Tidal and Roon (and maybe others) can software decompress (first unfold) from 44.1 to 88.2 and 48 to 96. This is the “decoding” process. If you have an MQA rendering DAC, it can further decompress (second unfold, etc.) to the original resolution or up to the DAC limits, if lower.
A fully MQA capable DAC can do both MQA decoding and rendering, but if you’re using Roon DSP, this will be lost unless you let Roon do the decoding step.
I used to think MQA sounded better, but I have changed my mind. On the other hand, I don’t think it sounds worse and I have no philosophical issues with MQA. I like to use MQA when using cellular internet.
There’s no objective advantage to MQA. It’s a different mastering and if you have MQA capable equipment it’s played back with reconstruction filters designed by MQA that are slightly different sounding from others.

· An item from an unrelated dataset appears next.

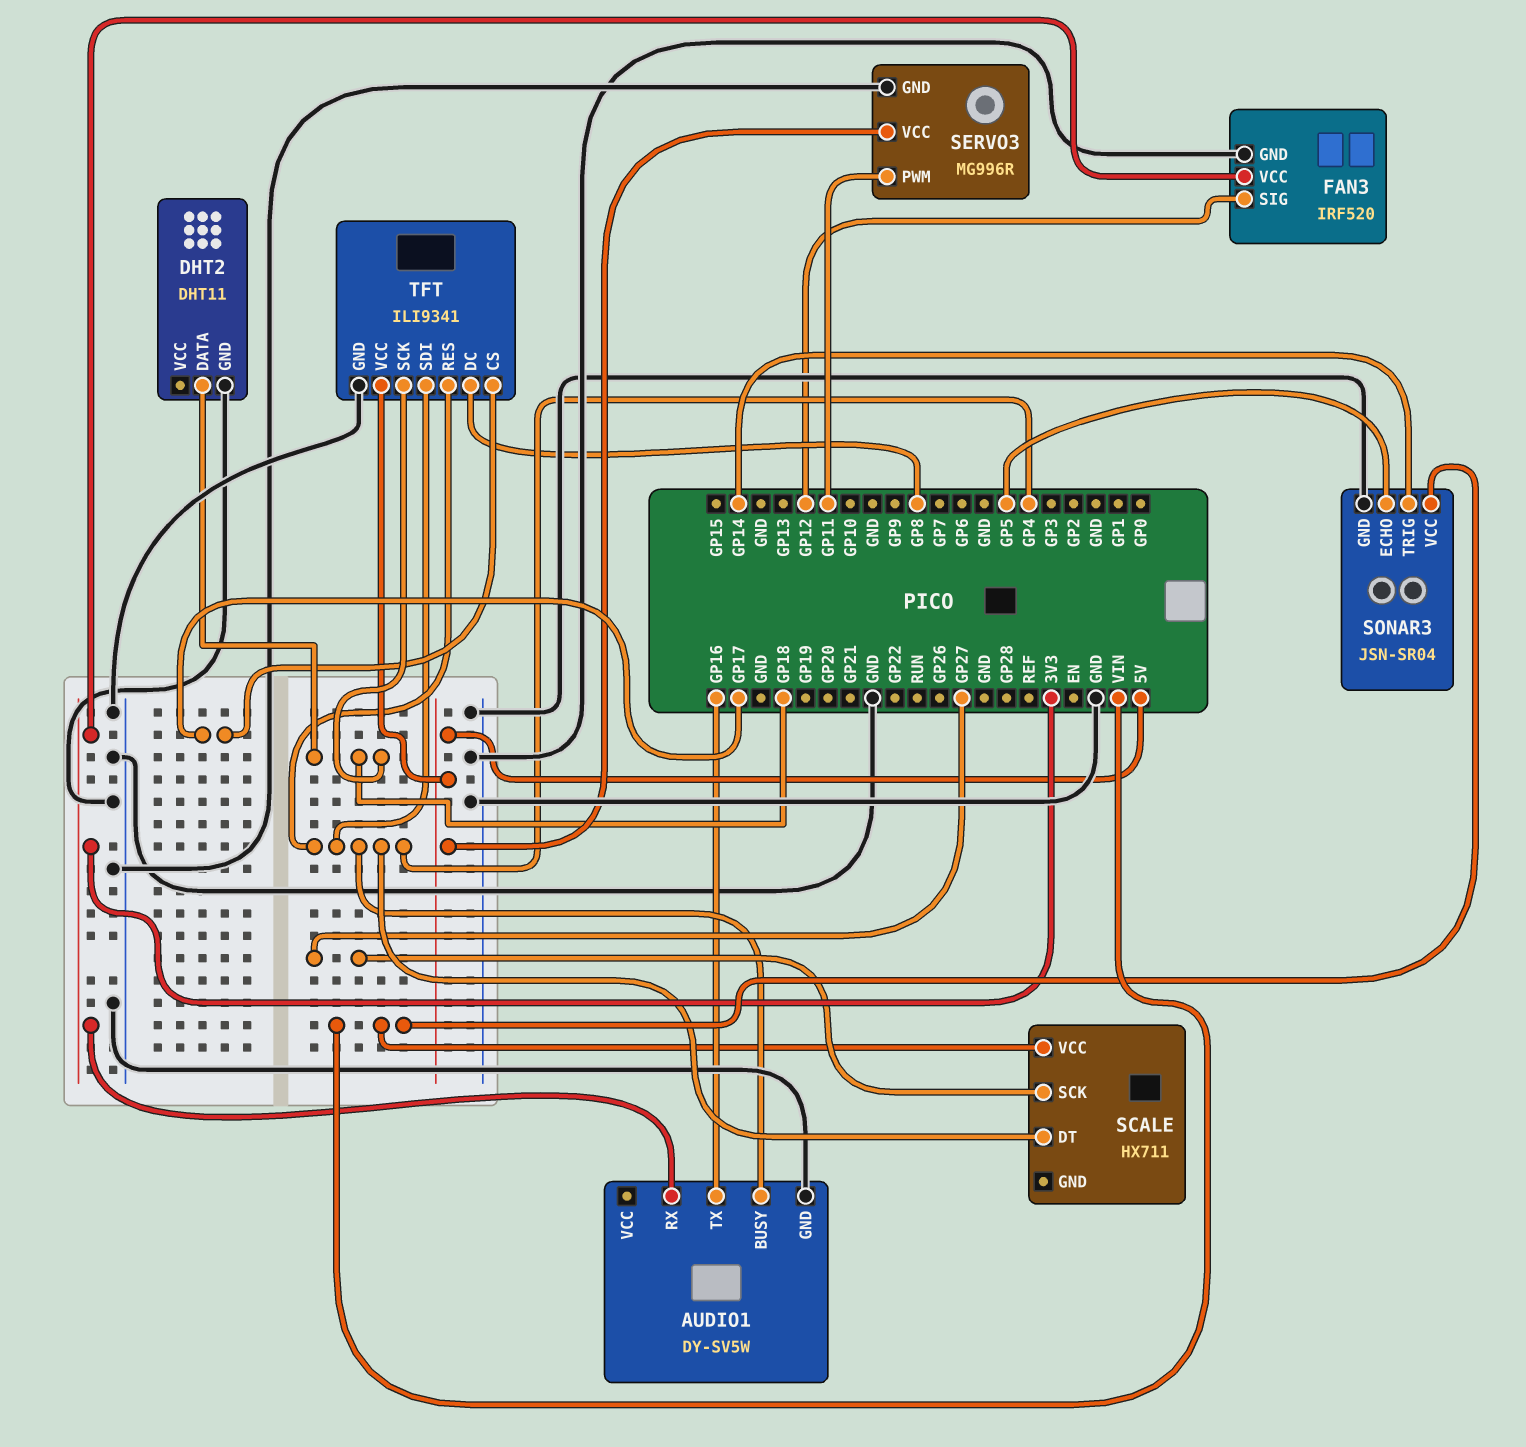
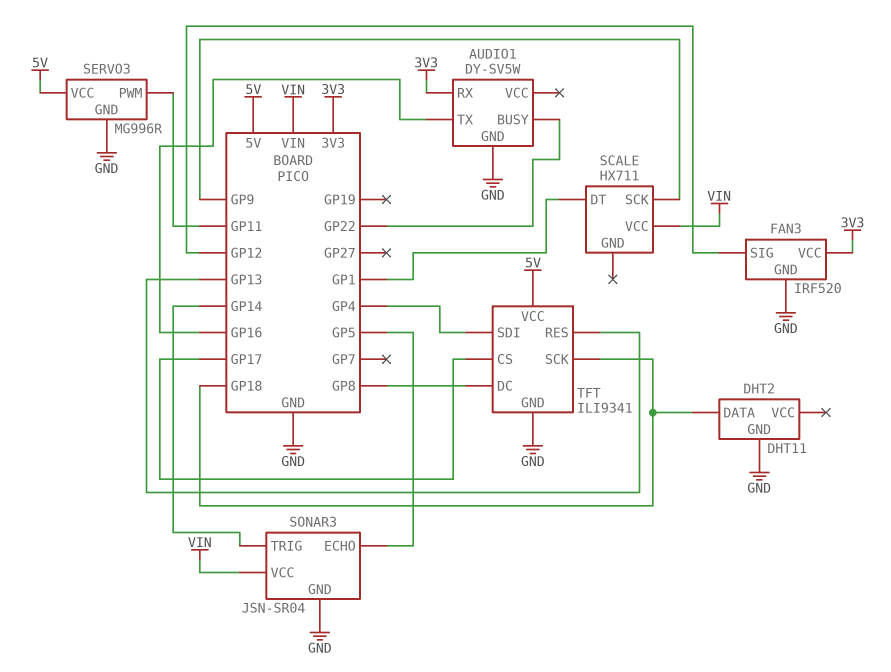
AUDIO1 pin BUSY: GP4 -> GP22
SCALE pin DT: GP4 -> GP1
SCALE pin SCK: GP27 -> GP9
TFT pin RES: GP4 -> GP13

Whether that sounds better or not, or different at all - is individual and subjective, and also possibly setup dependent.
In your case, without an MQA DAC, Roon is simply unfolding the compressed MQA file - there’s absolutely no magic going on there. MQA files are mostly encoded at 88 or 96k and Roon is simply decompressing the file. There’s nothing else special or proprietary going on.
On your system it is then played back just like any other file with your regular reconstruction filtering.
5G adoption is happening right now, and data plans are getting cheaper by the month.
People want to stream 4K movies on their mobiles. And that’s what they’ll get. Demand will drive this.
Compared to streaming 4K content, music streaming on-the-move, even in 24/192 is undemanding for the networks. Compressed MQA files are now irrelevant IMO, and MQA cannot demonstrate a competitive advantage. Why bother with MQA? The streaming companies like Tidal love it because it’s cheaper to stream and reduces their overheads.
Except that Tidal - a very minor player in the streaming market (yes, barely a blip on the screen in the overall market) - is the only significant customer for MQA. And even at Tidal it’s just a subset of their paying customer base. Amazon (hi-res), Apple, Spotify, Google, and Tenecent haven’t adopted it and since it’s been widely available for 8 years, it’s pretty clear they won’t.
It’s already a failed technology. The company loses money every year, and is being kept afloat by injections of cash from one investor. As soon as that investor tires of wasting money on it, it will be gone.